DIRECTIONS ::
Where a line holds the word "lines", copy it from the records.

== DATA SHOWN ==

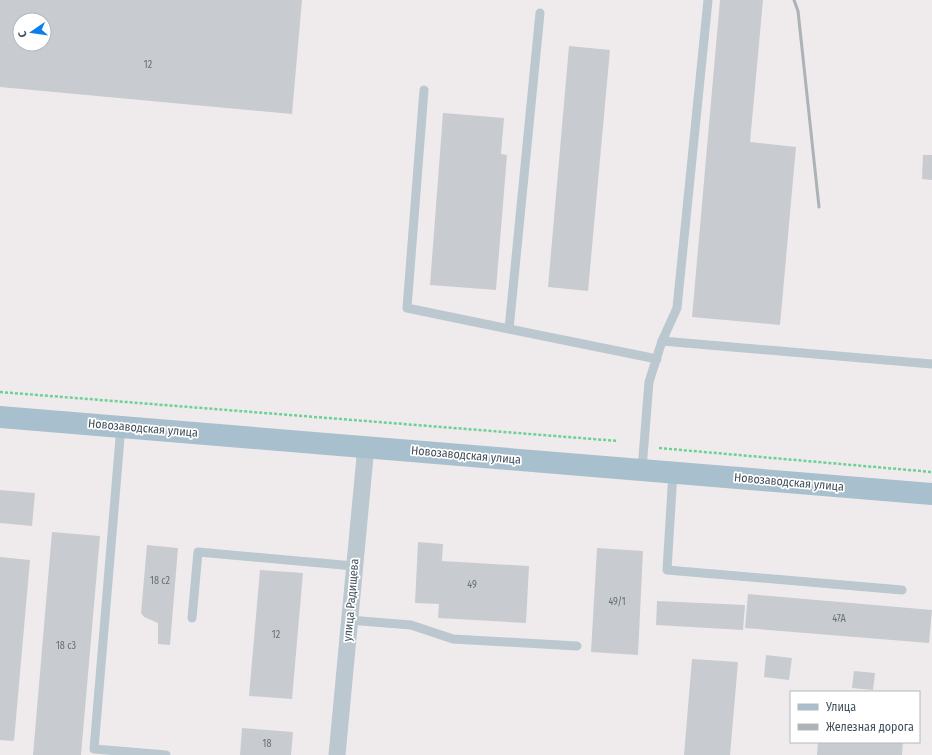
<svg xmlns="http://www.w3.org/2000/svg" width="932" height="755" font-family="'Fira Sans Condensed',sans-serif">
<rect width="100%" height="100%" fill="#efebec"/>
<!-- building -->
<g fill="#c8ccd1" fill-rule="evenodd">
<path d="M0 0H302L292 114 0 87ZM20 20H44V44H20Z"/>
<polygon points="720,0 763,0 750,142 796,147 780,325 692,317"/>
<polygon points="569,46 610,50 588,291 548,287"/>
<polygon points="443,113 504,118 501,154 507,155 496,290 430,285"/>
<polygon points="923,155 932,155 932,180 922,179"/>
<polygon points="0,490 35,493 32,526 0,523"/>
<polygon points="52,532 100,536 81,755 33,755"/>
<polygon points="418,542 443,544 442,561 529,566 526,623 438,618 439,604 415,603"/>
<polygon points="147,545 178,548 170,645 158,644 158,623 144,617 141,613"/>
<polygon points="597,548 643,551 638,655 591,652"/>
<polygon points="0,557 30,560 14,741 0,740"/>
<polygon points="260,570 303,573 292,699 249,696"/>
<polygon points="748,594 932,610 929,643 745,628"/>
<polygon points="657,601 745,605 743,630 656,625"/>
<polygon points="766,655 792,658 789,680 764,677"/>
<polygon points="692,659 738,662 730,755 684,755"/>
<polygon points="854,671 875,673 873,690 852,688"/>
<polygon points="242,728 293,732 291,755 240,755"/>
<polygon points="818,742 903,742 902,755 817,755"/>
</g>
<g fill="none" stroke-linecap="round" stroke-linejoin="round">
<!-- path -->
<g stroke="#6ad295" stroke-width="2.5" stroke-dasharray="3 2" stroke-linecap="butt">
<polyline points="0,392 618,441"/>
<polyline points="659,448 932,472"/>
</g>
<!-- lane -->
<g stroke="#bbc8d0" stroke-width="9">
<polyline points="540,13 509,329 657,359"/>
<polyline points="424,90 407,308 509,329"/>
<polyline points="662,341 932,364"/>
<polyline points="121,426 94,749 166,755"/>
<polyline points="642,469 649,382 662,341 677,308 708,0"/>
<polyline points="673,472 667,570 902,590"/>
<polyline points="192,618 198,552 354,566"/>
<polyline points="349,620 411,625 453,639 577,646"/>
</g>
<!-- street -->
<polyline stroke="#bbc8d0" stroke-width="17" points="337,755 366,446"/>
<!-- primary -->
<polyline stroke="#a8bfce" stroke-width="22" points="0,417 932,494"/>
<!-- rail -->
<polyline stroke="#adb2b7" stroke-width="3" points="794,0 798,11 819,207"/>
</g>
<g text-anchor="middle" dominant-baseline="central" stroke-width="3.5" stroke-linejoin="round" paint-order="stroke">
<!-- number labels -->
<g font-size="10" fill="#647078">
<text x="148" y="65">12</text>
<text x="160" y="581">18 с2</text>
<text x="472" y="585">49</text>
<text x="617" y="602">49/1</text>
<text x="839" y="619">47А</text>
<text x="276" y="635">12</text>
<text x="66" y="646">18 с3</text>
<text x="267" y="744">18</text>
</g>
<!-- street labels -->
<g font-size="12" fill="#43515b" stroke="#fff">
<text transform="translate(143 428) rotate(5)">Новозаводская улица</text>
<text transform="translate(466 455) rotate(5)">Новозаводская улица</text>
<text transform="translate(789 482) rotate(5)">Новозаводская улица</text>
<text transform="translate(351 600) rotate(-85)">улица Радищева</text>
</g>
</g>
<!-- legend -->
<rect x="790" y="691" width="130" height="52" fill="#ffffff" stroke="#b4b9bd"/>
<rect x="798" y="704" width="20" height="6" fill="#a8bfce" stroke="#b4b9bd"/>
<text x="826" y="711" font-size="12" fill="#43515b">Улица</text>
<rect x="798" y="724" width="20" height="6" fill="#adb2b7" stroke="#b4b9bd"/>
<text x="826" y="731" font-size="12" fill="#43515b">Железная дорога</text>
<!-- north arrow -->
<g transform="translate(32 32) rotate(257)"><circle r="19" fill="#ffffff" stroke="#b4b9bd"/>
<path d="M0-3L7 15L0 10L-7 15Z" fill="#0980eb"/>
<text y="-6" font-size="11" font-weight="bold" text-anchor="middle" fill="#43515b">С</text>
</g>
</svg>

===
== DATA SHOWN ==

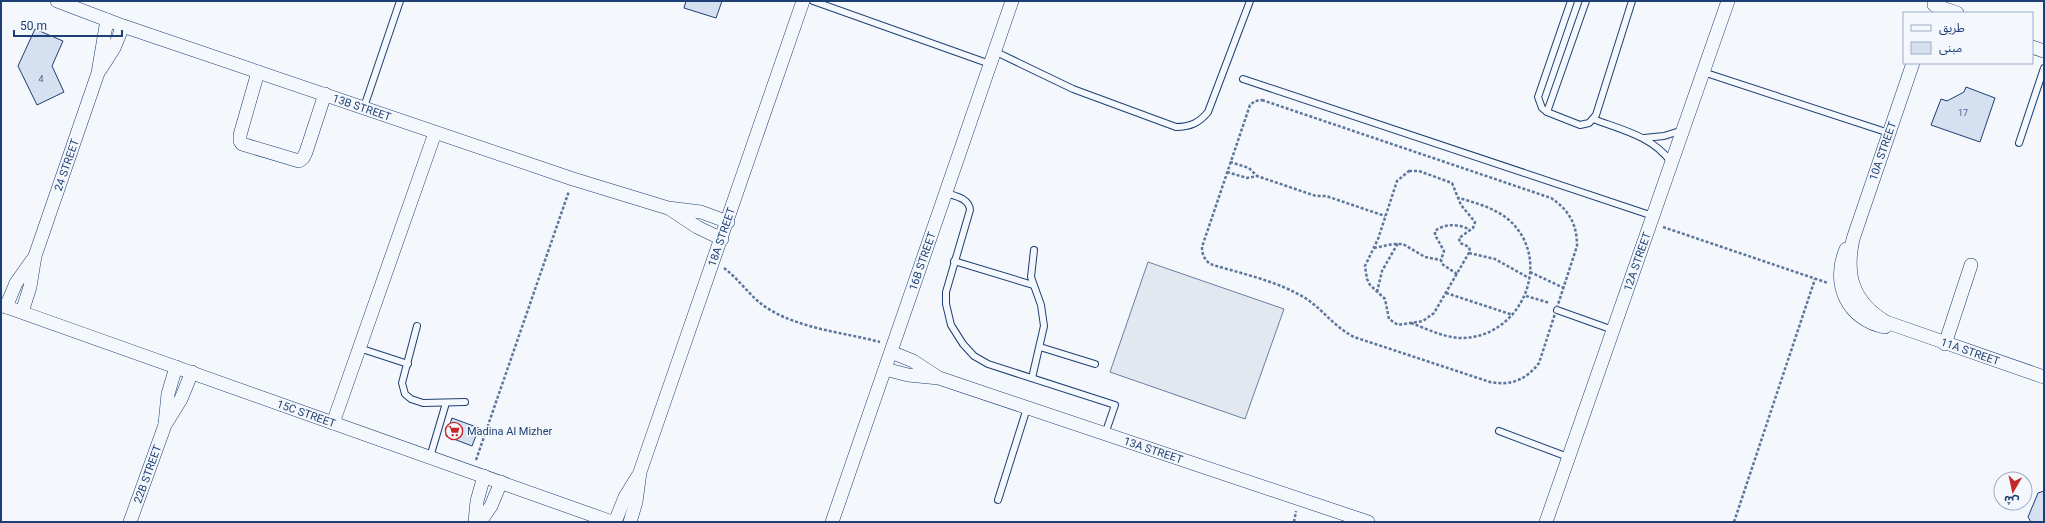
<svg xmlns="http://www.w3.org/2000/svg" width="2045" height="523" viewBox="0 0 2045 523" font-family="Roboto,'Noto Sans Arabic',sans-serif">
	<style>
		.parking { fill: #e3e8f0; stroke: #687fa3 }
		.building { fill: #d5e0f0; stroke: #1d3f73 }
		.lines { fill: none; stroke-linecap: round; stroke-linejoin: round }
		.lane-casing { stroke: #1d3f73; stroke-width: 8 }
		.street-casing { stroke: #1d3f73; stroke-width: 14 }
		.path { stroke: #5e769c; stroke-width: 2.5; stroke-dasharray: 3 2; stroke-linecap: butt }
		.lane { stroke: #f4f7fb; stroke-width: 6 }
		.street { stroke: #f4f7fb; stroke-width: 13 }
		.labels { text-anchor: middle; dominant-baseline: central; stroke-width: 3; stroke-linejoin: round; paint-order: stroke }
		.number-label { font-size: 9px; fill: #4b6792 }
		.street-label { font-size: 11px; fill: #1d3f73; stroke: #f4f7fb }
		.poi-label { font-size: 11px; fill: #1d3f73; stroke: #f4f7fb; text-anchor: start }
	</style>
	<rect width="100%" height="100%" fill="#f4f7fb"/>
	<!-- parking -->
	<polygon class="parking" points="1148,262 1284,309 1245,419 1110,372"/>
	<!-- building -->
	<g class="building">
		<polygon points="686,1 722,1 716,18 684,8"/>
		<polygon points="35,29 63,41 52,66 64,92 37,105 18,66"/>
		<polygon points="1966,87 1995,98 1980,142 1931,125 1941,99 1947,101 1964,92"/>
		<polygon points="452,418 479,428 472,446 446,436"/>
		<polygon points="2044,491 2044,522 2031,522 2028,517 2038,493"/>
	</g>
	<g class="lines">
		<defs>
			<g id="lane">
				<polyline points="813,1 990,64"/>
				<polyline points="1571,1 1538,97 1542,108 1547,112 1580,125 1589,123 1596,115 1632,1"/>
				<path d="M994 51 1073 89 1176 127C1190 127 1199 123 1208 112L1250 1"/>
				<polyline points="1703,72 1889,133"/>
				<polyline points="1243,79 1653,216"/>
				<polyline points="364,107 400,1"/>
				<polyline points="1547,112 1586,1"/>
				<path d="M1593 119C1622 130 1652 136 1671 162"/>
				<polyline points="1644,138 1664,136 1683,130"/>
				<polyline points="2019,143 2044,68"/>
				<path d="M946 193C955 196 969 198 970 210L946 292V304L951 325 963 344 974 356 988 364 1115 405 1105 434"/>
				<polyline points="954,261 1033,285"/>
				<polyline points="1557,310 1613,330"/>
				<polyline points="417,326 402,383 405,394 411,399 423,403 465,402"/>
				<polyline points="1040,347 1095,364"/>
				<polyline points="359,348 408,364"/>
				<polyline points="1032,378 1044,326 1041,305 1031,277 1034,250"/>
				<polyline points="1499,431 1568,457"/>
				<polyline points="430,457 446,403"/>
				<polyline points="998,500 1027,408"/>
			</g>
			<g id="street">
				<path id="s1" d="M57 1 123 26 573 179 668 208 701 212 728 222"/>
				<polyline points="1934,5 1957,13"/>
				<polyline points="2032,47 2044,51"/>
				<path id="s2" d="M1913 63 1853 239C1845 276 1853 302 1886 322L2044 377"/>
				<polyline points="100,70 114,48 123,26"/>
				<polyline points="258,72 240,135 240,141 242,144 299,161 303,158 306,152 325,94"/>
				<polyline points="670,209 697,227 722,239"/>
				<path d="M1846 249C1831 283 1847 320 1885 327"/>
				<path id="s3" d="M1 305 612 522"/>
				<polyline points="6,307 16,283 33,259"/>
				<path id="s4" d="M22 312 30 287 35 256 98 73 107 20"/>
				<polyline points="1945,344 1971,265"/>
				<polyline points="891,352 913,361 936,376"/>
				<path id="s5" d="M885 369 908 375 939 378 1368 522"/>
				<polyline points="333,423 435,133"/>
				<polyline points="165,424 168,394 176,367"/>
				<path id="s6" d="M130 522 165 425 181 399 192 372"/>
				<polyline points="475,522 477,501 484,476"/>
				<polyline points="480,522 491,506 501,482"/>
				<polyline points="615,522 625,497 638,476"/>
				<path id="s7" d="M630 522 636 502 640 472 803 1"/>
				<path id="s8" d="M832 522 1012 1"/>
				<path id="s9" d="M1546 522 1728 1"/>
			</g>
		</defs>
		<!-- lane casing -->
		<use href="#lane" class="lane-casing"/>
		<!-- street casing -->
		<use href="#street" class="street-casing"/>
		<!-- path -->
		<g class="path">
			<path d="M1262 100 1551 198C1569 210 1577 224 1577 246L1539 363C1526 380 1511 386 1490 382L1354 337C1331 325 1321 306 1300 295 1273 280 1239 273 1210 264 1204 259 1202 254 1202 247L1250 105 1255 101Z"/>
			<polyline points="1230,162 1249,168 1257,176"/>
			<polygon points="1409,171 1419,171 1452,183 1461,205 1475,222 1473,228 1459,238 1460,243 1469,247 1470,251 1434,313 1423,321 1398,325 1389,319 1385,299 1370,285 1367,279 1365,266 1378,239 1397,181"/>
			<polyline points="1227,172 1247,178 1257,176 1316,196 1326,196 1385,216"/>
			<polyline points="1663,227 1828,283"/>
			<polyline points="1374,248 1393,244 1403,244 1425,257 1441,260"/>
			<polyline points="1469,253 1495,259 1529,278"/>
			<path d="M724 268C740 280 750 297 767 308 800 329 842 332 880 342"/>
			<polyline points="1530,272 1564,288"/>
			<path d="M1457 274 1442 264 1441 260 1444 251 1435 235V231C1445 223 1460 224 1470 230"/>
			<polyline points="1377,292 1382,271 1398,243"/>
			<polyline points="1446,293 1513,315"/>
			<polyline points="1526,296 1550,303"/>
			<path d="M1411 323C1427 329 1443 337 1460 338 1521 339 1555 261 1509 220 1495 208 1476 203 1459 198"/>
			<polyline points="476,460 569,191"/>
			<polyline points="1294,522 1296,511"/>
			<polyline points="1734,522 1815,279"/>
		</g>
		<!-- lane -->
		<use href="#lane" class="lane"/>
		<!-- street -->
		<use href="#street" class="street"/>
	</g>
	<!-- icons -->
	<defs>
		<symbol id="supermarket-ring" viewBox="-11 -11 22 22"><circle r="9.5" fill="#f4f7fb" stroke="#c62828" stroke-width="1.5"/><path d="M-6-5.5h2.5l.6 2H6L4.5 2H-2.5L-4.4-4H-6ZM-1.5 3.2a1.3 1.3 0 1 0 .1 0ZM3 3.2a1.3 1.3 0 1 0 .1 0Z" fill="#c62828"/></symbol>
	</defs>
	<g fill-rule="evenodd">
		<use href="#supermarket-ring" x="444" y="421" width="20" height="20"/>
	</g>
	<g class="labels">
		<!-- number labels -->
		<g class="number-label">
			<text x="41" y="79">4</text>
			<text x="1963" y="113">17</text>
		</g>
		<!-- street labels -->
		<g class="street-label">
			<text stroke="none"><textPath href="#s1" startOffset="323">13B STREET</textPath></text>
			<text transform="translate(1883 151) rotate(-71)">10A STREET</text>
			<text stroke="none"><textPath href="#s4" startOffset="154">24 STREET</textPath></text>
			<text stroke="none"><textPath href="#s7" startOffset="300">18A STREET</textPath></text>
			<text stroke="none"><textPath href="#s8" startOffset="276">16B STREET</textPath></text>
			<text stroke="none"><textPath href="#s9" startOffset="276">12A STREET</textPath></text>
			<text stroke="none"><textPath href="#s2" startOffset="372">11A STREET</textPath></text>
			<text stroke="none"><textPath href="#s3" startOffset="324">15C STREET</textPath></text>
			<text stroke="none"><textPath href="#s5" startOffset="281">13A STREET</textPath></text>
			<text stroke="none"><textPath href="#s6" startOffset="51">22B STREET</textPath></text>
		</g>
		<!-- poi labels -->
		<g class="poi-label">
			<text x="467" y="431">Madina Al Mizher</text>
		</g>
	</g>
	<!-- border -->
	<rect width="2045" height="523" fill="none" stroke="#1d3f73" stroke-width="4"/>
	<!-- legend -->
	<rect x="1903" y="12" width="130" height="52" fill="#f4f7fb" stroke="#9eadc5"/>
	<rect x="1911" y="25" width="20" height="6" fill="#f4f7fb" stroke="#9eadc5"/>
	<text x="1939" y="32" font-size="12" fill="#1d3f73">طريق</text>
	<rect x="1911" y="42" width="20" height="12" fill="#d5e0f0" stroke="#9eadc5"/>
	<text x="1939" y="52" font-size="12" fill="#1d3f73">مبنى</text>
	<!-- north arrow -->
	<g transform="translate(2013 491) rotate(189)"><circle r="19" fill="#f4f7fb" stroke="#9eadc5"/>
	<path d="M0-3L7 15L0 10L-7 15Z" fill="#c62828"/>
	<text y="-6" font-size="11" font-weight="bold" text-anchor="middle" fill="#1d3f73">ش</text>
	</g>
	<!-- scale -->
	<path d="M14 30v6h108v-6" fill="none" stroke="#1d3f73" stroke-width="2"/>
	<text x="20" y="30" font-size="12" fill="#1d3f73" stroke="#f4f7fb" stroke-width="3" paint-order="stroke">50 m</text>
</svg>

===

SOLUTION ::
		.lines { fill: none; stroke-linecap: round; stroke-linejoin: round }
	<g class="lines">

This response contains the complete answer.